Au café, sur la place, assis sur un banc, comme chez eux, et fumant la pipe, les conseillers municipaux de Beaumont, fidèles à cette assemblée du soir, prenaient l'absinthe: c'étaient Chaigneau le bourrelier, Tiffeneau le confiseur, Goulard dit La Chique et surnommé encore Cincinnatus, M. Phébus, Soupe, marchand de vin, et le maire, savetier, Ferraingailleur. Ils causaient haut; ils discutaient des destinées de la France. En face d'eux, sereine, verdâtre, la statue de bronze du poète les regardait sans fatigue et sans ironie, comme un étranger descendu dans la ville.
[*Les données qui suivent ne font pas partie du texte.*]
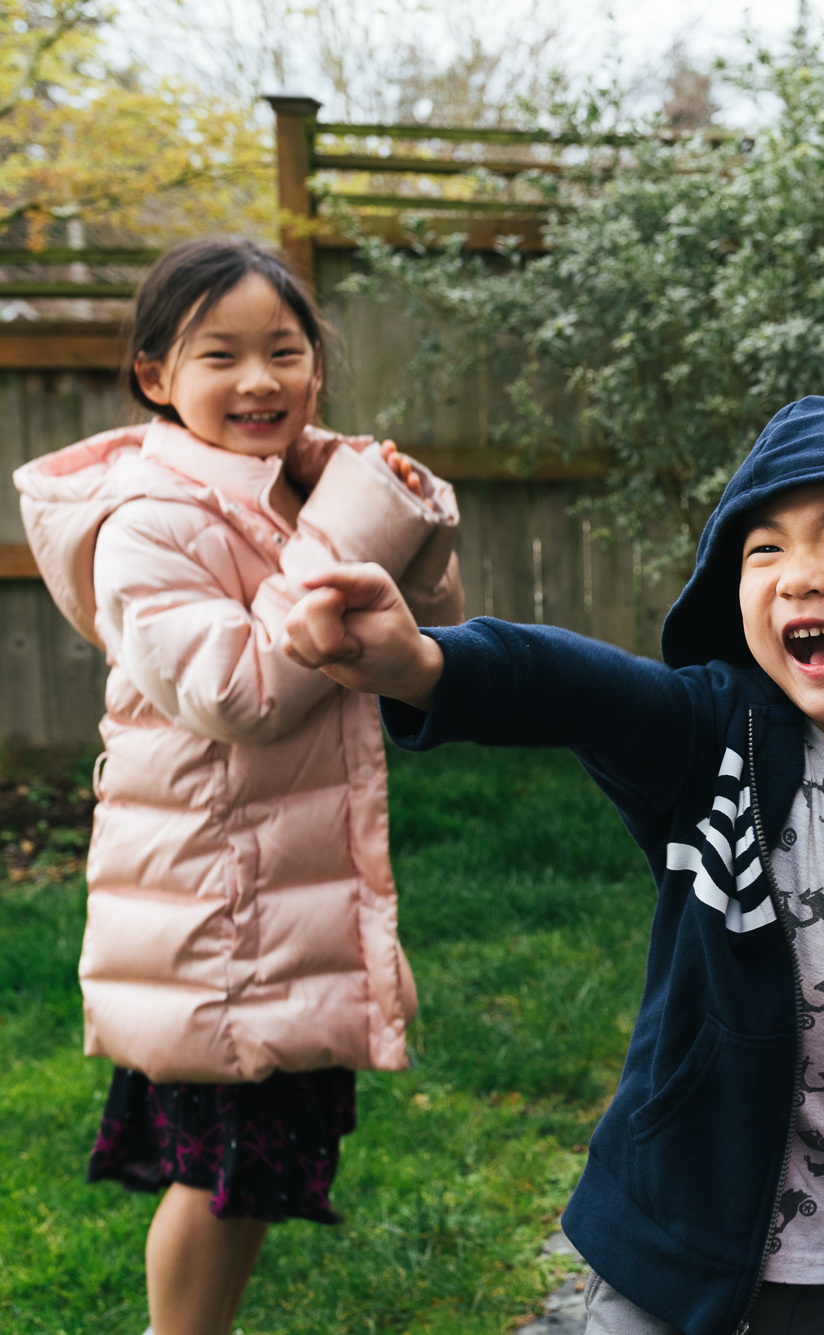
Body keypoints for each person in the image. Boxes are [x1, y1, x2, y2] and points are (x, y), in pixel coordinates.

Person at [280, 396, 824, 1335]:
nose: (800, 577)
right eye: (764, 550)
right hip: (680, 1247)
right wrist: (426, 664)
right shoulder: (719, 744)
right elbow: (581, 690)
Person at [11, 237, 463, 1335]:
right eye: (221, 356)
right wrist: (347, 528)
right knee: (223, 1171)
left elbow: (431, 643)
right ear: (156, 377)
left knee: (250, 1171)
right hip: (218, 913)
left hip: (279, 894)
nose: (260, 380)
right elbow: (236, 692)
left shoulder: (294, 492)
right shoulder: (150, 520)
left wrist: (410, 525)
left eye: (285, 351)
Au pied de la statue, des chiens flairaient de petits tas d'ordures, restes du marché aux volailles; pareil à une balle de caoutchouc, un chat traversa la rue, poursuivi par un fox à la queue coupée. Puis, de la maison d'Hiver le pêcheur, sortirent, au milieu d'éclats de rire, les demoiselles Tiffeneau, deux jeunes filles brunes, et mademoiselle Bouquet, leur amie, blonde, qui était très belle. Elles se donnèrent le bras et montèrent doucement vers la terrasse en chantonnant un air de romance. Elles passèrent sous mes yeux et tournèrent, suivant la rue qui, après les jardins Colivaut, menait à la campagne.
Je n'étais pas en âge d'avoir de grandes pensées, mais ces calmes heures des soirs d'été, quand la comédie du jour s'est jouée, m'ont de tout temps paru d'un prix inestimable.